The Egypt Game
- First edition
- Author: Zilpha Keatley Snyder
- Illustrator: Alton Raible
- Publisher: Atheneum

= The Egypt Game =

1967 novel by Zilpha Keatley Snyder

The Egypt Game is a Newbery Honor-winning novel by Zilpha Keatley Snyder, published in 1967. Set in a small college town in California, the novel follows the creation of a sustained imaginative game by a group of six children.

== Summary ==
April Hall, the daughter of an up-and-coming film actress, is sent to live with her grandmother in an old apartment house in Berkeley, California. She feels abandoned and masks her grief with truculent sarcasm and Hollywood mannerisms. Her grandmother arranges for her to meet neighbor children Melanie and Marshall Ross, and they bond over "imagining games" and a shared interest in archaeology. April also investigates a nearby antique shop run by a mysterious and somewhat spooky old man known as The Professor. In the shop's storage yard, the girls discover a replica of the famous bust of Nefertiti, leading them to create a sustained imaginary game about Ancient Egypt.

The children research actual Ancient Egyptian belief systems and practices, and create their own rituals intended to reproduce them more or less authentically.

At Halloween the children desert their trick or treat group to return to Egypt surreptitiously and are discovered by their aggressive, outgoing classmates Toby Alvillar and Ken Kamata. Melanie and April fear they will ruin everything, but Elizabeth invites them into the game if they will keep it secret. Ken is unenthusiastic and nonchalant initially, but Toby is fascinated, and quickly brings in useful material and ideas.

A little girl from the neighborhood disappears and is found murdered, the second such crime in a year. All the children from the area are kept indoors for several weeks. When allowed to play outdoors again, the "Egyptians" devise an oracle connected to Thoth, and are unnerved by some of its answers. A series of unexplained events lead them to wonder if they should stop playing completely.

April returns to Egypt at night to retrieve a lost schoolbook, and is attacked by the murderer. The Professor witnesses the attack, breaks the back window of his store and shouts for help, eventually leading to the murderer's arrest, revealing him to be the brother of a local store manager. The Professor tells the children that he has been watching the game the whole time, intrigued by how they interpreted and recreated Egyptian myths and history. A widower, he became reclusive after his wife's death.

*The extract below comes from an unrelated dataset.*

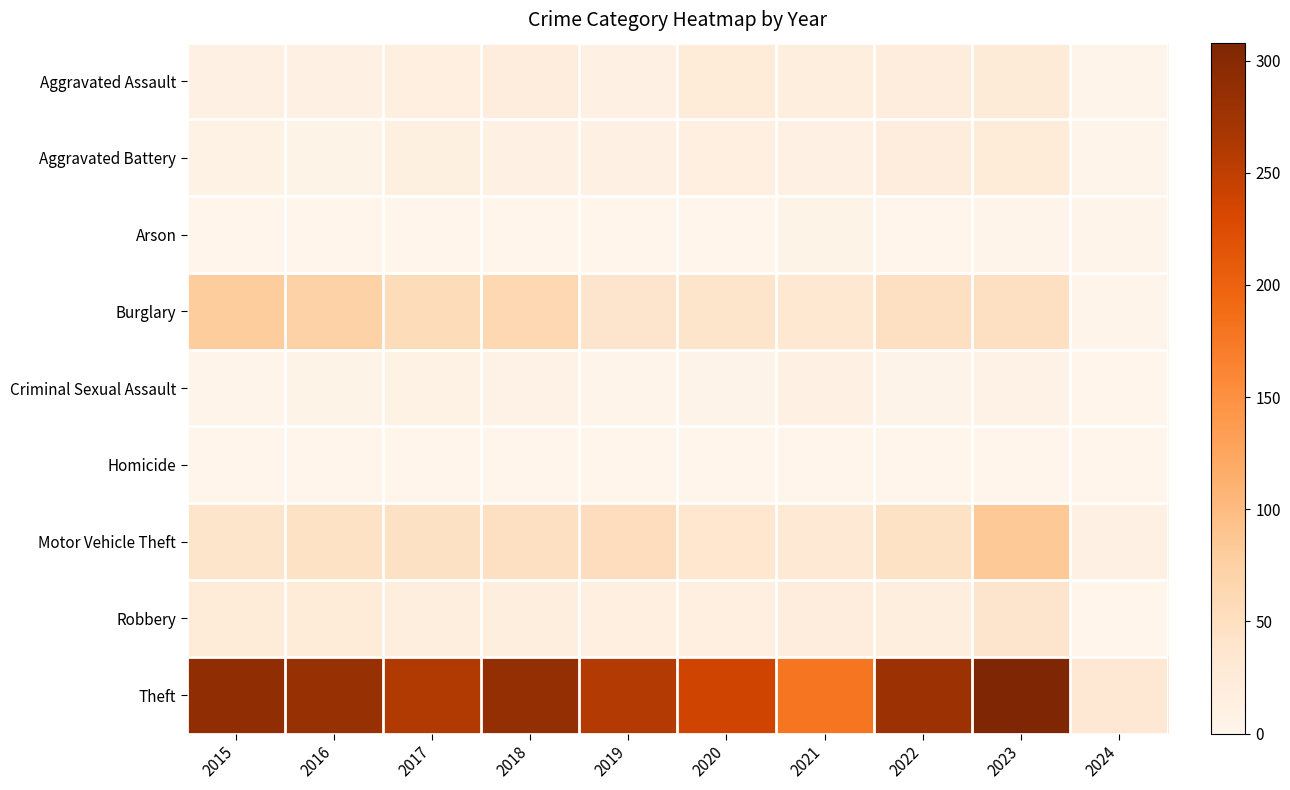

At how many categories does at least one series exceed 149?

9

The children feel that the game cannot continue because its essential secrecy has been destroyed, but the book ends with April raising the possibility of a new game involving Gypsies.

== Reception ==
A cautionary summary in the Kirkus Reviews in 1967 notes that the book has both "all the elements for ten, eleven-year-old enjoyment" but also the murder of a child in which "the demented killer is both tangential to the plot and a questionable component in a book for this age". The Bulletin of the Center for Children’s Books, however, said the book "is strong in characterization, the dialogue is superb, the plot is original".

In 1970, the novel was named as a Lewis Carroll Shelf Award, an American literary award conferred on books annually by the University of Wisconsin–Madison School of Education.

In 1973, it received the George C. Stone Recognition of Merit award, given by the George C. Stone Center for Children’s Books of the Claremont Graduate University.

== Legacy ==
Snyder followed up on the plot thread hinted at in the end of the book by writing The Gypsy Game in 1997, which follows up directly on the characters and story of The Egypt Game.

In 2013, National Public Radio included The Egypt Game in its list of "100 Must-Reads for Kids 9-14".

Gaming scholar Cathlena Martin wrote in a 2018 article about how Snyder's book preceded and laid the ground for the role-playing gameplay designs of Dungeons & Dragons (1974), by "involving a player's immersion in world building, collaboration, and role playing".